When Janie Morales goes to the hospital, she doesn’t want to speak to a computer screen.
Morales, who was born in Galveston and is deaf, said she was once brought to the emergency room of a hospital. When she arrived, she asked for an interpreter.
In response the hospital provided her with a video remote interpreting, or VRI, machine. It did not go well.
The hospital’s Wi-Fi was having trouble connecting to the machine, which allows an off-site sign-language interpreter to act as the go-between for deaf patients and doctors. The machine was freezing and taking more and more time.
“I must have a live person,” she said. “There was phrasing and technology difficulties.”
Ultimately, a social worker at the hospital intervened and got Morales an interpreter. But it’s an occurrence that’s becoming more and more common, she said.
On Friday afternoon, The Capsule Group, an advocacy organization focused on the rights of the deaf and hard-of-hearing, held a rally and informational meeting at Galveston City Hall, kicking off what organizers call a concerted effort to bring equality to medical care for people who are deaf or partially deaf.
While video technology is advertised as being cheaper and more convenient, using it in a medical setting can cause trepidation. Sign language, like other languages, has dialects, Storey said. A person that is beamed in from another state or country, may not be able to properly communicate with doctors, she said.
Besides that, technology is susceptible to malfunction. That’s why people should have a choice about how they’re interpreted, Storey said.
“People don’t understand that this is a language,” Storey said. “Technology shouldn’t dictate it.”

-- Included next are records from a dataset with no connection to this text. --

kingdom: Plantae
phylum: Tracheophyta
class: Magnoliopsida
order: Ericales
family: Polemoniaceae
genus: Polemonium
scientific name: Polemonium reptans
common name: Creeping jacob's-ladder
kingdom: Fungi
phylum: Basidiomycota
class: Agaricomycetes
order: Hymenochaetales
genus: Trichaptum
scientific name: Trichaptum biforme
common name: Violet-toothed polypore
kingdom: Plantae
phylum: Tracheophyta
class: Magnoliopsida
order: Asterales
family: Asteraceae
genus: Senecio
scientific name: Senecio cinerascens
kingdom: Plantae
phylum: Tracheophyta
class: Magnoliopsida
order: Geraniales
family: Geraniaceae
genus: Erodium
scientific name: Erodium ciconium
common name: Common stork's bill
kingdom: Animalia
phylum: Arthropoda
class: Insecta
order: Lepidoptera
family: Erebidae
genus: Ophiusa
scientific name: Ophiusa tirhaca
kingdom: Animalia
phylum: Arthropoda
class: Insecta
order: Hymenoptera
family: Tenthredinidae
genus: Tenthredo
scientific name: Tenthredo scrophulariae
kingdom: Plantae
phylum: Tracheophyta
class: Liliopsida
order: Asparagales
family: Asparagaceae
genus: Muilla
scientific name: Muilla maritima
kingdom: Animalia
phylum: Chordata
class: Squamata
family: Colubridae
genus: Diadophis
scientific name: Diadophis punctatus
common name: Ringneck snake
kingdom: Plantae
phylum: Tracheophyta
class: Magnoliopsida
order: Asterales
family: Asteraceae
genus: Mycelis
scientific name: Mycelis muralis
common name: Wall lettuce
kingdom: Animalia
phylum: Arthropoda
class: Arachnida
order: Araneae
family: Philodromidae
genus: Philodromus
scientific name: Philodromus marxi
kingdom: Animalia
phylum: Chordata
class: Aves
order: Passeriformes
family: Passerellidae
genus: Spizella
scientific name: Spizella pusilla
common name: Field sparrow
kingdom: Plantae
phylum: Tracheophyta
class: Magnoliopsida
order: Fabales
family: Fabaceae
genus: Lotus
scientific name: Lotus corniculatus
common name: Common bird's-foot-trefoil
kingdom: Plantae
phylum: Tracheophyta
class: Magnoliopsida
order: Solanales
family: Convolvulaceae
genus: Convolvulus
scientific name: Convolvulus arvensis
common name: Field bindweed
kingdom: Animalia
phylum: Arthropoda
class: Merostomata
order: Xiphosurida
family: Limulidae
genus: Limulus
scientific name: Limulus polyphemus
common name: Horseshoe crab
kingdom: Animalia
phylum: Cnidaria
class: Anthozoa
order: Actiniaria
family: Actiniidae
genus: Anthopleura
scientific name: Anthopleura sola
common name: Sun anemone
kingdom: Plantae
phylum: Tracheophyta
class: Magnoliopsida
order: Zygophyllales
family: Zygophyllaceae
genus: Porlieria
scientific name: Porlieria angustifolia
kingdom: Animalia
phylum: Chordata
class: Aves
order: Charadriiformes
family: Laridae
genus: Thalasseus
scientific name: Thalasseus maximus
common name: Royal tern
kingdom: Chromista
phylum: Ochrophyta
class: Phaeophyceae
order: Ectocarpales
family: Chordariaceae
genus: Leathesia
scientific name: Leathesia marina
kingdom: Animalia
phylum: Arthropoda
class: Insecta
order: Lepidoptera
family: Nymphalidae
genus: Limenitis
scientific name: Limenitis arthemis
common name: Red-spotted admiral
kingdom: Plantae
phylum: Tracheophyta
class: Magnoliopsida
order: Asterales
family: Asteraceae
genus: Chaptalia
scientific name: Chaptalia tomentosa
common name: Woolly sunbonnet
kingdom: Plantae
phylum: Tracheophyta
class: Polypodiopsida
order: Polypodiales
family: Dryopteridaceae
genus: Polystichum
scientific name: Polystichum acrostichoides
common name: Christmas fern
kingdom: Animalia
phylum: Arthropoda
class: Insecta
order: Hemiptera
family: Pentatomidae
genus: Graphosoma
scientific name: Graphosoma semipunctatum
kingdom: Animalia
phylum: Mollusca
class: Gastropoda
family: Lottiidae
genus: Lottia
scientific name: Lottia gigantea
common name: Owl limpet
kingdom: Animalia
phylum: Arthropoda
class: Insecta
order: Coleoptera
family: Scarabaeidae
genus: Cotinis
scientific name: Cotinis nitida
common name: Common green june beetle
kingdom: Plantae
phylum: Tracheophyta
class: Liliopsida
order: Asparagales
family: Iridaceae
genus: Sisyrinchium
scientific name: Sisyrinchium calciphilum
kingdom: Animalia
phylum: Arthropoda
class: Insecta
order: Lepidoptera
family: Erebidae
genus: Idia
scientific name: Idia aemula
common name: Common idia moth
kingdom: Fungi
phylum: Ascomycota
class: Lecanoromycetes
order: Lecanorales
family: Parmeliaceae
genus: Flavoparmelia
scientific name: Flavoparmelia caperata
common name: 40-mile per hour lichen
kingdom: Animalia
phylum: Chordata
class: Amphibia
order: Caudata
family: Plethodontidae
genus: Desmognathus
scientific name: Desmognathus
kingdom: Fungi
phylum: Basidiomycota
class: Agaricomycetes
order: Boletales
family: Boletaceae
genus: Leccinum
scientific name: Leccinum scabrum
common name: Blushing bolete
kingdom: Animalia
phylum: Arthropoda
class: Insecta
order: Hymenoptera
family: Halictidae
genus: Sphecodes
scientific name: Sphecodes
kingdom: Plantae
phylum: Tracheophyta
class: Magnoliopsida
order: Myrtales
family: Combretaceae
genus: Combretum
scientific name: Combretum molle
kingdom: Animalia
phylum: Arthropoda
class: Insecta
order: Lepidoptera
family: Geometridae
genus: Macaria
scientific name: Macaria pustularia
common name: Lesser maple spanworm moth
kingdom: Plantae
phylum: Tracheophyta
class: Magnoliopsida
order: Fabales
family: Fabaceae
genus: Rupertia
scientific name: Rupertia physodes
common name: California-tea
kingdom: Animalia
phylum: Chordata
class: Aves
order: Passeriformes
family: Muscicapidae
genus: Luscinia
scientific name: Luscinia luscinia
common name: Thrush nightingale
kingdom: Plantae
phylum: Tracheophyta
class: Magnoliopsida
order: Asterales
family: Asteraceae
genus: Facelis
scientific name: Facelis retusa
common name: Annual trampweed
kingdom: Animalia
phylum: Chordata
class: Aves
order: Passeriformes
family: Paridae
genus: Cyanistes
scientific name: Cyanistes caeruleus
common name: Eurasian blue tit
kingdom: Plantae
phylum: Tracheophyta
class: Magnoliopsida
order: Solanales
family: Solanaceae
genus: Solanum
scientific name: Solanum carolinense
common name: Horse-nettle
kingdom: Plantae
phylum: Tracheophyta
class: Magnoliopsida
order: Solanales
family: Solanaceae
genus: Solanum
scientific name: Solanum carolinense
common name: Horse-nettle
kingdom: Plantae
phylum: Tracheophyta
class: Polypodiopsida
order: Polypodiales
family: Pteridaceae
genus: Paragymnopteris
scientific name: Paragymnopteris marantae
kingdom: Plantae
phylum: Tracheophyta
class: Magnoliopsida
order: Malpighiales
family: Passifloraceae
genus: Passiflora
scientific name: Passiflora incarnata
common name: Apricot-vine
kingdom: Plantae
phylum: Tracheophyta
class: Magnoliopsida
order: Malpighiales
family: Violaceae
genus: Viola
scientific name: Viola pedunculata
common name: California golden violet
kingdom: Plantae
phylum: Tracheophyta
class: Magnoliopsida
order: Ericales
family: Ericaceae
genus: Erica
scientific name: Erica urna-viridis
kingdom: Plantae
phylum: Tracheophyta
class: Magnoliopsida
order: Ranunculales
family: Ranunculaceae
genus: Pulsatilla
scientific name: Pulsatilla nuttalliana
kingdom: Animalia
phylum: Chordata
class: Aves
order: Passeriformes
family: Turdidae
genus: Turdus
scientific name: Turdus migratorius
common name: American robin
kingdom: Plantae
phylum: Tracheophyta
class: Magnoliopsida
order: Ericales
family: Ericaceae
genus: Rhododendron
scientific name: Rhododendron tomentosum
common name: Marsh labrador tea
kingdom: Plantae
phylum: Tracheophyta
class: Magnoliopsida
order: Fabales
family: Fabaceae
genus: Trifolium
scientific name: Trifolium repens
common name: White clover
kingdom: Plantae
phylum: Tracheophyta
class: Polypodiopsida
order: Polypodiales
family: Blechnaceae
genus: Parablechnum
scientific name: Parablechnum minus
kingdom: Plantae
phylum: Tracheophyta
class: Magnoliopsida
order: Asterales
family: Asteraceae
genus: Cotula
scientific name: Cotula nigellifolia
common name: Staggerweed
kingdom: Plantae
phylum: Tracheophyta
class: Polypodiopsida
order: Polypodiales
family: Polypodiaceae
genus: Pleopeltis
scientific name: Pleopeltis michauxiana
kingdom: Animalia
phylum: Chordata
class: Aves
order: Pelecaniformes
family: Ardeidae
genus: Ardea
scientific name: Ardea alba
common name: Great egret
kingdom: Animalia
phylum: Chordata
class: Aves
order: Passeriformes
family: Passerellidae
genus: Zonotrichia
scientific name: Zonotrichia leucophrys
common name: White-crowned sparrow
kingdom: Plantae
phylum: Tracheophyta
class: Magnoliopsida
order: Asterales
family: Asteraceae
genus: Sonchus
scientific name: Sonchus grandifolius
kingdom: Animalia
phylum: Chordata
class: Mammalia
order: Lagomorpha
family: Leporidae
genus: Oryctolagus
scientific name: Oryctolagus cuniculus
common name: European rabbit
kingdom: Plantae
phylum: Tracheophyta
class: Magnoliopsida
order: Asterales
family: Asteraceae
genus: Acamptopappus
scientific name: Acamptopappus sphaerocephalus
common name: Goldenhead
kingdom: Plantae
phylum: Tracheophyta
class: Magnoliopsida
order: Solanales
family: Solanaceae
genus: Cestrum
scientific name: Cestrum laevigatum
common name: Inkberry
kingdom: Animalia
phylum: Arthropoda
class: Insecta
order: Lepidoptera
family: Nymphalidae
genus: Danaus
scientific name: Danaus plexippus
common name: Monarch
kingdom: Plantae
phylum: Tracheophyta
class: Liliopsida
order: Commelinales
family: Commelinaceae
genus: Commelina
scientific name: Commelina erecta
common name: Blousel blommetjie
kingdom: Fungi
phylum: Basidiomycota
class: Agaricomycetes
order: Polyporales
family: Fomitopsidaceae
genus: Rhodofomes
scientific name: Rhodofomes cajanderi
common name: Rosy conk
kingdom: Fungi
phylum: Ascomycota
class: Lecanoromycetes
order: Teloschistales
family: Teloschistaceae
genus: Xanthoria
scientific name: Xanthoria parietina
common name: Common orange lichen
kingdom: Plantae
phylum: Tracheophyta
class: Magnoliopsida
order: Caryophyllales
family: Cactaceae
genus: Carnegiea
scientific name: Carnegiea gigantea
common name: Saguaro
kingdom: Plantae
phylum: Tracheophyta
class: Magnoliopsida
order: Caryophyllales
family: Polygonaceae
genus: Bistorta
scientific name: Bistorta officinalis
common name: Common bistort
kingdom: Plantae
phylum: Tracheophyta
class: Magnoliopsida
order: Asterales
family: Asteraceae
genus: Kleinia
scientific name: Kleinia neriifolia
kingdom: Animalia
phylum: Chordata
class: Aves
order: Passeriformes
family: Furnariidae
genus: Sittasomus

Morales was one of a handful of people who shared their struggles with communicating with doctors, nurses and other care givers, as the use of video chat technology grows.
Holding the rally, which drew 18 people, in Galveston was symbolically significant. The University of Texas Medical advertises itself as a leader in telemedicine, and one of Galveston’s most legendary figures, lifeguard Leroy Columbo, who was credited with saving more than 900 people from the Gulf of Mexico, was also deaf.
Storey said The Capsule Group intended to hold more meetings in other parts of Texas during the next year.
Next month, a provision of the Affordable Care Act goes into effect, which requires medical providers “to give primary consideration to the choice of an aid or service requested by the individual with a disability.” That means deaf people can choose whether to use video technology or a live, certified interpreter.
Storey said the provision is a start — the rule is already a part of the Americans With Disabilities Act — but said her group was working to gather more input from people about the struggles they have with video technology, with the hope of creating a proposal for legislation that would help deal with those troubles.
It’s time for action, she said.
“We’ve spent too much time just talking about communication,” she said.
Meanwhile, the group is also working to provide people like Morales with information about their rights. Every person at the rally was given a card that can be presented to doctors, asserting the right to a live interpreter.
“I am so glad to have that,” Morales said. “I will put that right in front of their faces.”